12. The method of claim 11, wherein the second performance metrics include, but are not limited to, number of hits for each skill of the game character, hit rate, skill avoidance rate, distance moved, play object usage, custom behavior of the game character.

13. A game model training device, comprising:

the acquisition module is used for acquiring sample data of an initial reinforcement learning model and a game role set, wherein the game role set comprises a newly added game role and a newly adjusted game role when the first game version is updated to the second game version;

The training module is used for training the initial reinforcement learning model according to the sample data to obtain a first artificial intelligent game AI model, wherein the first game AI model is a game AI model corresponding to the game role set, and the first game AI model is used for controlling each game role in the game role set; and training the first game AI model and the second game AI model through strategy distillation to obtain a third game AI model, wherein the second game AI model is a game AI model corresponding to a first game version, the third game AI model is a game AI model corresponding to a second game version, the second game version is a game version updated by the first game version, the second game AI model is used for controlling each game role corresponding to the first game version, and the third game AI model is used for controlling each game role corresponding to the second game version.

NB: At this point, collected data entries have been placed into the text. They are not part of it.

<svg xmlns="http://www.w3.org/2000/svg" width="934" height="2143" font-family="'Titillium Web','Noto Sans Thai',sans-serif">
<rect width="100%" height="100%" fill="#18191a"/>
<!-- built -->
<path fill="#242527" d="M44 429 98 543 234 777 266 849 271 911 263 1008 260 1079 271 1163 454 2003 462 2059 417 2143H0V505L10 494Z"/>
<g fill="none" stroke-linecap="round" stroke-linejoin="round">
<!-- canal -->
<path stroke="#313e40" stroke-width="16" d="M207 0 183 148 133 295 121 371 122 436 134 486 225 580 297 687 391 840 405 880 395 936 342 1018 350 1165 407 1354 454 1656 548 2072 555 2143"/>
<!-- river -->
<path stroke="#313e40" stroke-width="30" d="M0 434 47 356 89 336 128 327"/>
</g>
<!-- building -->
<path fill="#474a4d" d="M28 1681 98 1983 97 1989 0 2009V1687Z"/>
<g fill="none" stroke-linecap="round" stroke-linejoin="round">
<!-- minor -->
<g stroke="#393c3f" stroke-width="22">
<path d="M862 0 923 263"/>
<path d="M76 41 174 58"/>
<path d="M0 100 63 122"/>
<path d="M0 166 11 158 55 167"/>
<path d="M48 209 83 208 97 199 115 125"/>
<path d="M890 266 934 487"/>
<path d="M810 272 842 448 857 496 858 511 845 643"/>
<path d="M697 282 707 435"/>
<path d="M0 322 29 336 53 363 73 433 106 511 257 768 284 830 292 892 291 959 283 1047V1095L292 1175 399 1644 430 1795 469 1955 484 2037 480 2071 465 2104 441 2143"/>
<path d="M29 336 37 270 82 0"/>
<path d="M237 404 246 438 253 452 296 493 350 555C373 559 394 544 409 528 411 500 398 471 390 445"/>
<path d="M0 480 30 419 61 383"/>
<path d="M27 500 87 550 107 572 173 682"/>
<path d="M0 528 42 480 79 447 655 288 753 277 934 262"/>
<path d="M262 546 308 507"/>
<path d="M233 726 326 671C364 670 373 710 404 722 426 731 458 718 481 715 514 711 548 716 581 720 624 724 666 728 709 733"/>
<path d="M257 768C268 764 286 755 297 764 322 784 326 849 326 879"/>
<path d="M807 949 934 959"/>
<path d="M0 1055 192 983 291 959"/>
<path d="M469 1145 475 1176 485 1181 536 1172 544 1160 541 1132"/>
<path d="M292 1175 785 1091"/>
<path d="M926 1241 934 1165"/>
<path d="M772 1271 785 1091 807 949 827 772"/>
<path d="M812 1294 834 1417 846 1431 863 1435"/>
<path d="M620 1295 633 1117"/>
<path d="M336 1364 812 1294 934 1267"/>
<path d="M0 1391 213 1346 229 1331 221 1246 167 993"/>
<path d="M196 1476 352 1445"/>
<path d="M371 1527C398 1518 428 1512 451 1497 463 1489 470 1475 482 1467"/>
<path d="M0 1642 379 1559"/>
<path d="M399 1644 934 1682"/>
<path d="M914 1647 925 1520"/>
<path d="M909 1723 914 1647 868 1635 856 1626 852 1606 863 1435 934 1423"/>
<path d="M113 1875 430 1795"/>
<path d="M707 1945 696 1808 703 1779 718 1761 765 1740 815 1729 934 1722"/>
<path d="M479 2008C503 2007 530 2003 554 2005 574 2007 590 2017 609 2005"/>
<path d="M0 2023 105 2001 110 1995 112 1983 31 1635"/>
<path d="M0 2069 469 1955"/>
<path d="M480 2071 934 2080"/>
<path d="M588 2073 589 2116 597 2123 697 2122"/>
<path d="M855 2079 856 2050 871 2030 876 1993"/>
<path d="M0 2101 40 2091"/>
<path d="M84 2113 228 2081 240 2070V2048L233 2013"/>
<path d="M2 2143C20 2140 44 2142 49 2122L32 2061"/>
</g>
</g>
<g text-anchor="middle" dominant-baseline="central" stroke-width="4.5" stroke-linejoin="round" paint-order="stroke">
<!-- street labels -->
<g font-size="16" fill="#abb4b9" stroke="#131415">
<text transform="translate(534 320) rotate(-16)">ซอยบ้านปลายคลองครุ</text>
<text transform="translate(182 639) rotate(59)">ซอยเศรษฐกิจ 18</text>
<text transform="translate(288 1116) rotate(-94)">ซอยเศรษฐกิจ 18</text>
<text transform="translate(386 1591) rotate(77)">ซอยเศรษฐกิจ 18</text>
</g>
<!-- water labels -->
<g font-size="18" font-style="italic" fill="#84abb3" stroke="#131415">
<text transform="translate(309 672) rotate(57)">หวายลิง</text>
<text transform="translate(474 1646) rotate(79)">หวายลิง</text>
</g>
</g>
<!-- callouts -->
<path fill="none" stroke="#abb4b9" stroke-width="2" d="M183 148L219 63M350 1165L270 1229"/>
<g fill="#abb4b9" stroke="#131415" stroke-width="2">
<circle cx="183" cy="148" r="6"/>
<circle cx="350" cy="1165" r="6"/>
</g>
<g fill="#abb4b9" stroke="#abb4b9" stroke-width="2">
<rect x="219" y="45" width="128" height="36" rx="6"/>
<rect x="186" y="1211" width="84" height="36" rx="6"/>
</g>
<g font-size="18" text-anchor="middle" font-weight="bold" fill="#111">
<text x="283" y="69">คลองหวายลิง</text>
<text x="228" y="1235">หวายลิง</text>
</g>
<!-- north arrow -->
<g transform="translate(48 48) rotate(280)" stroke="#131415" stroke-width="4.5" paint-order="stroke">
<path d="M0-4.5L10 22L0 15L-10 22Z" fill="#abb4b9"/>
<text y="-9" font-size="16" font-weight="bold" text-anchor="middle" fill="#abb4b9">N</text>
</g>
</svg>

14. A computer device, comprising: a memory, a processor, and a bus system;

wherein the memory is used for storing programs;

the processor being for executing a program in the memory, the processor being for executing the method of any one of claims 1 to 12 according to instructions in program code;

The bus system is used for connecting the memory and the processor so as to enable the memory and the processor to communicate.

15. A computer readable storage medium comprising instructions which, when run on a computer, cause the computer to perform the method of any one of claims 1 to 12.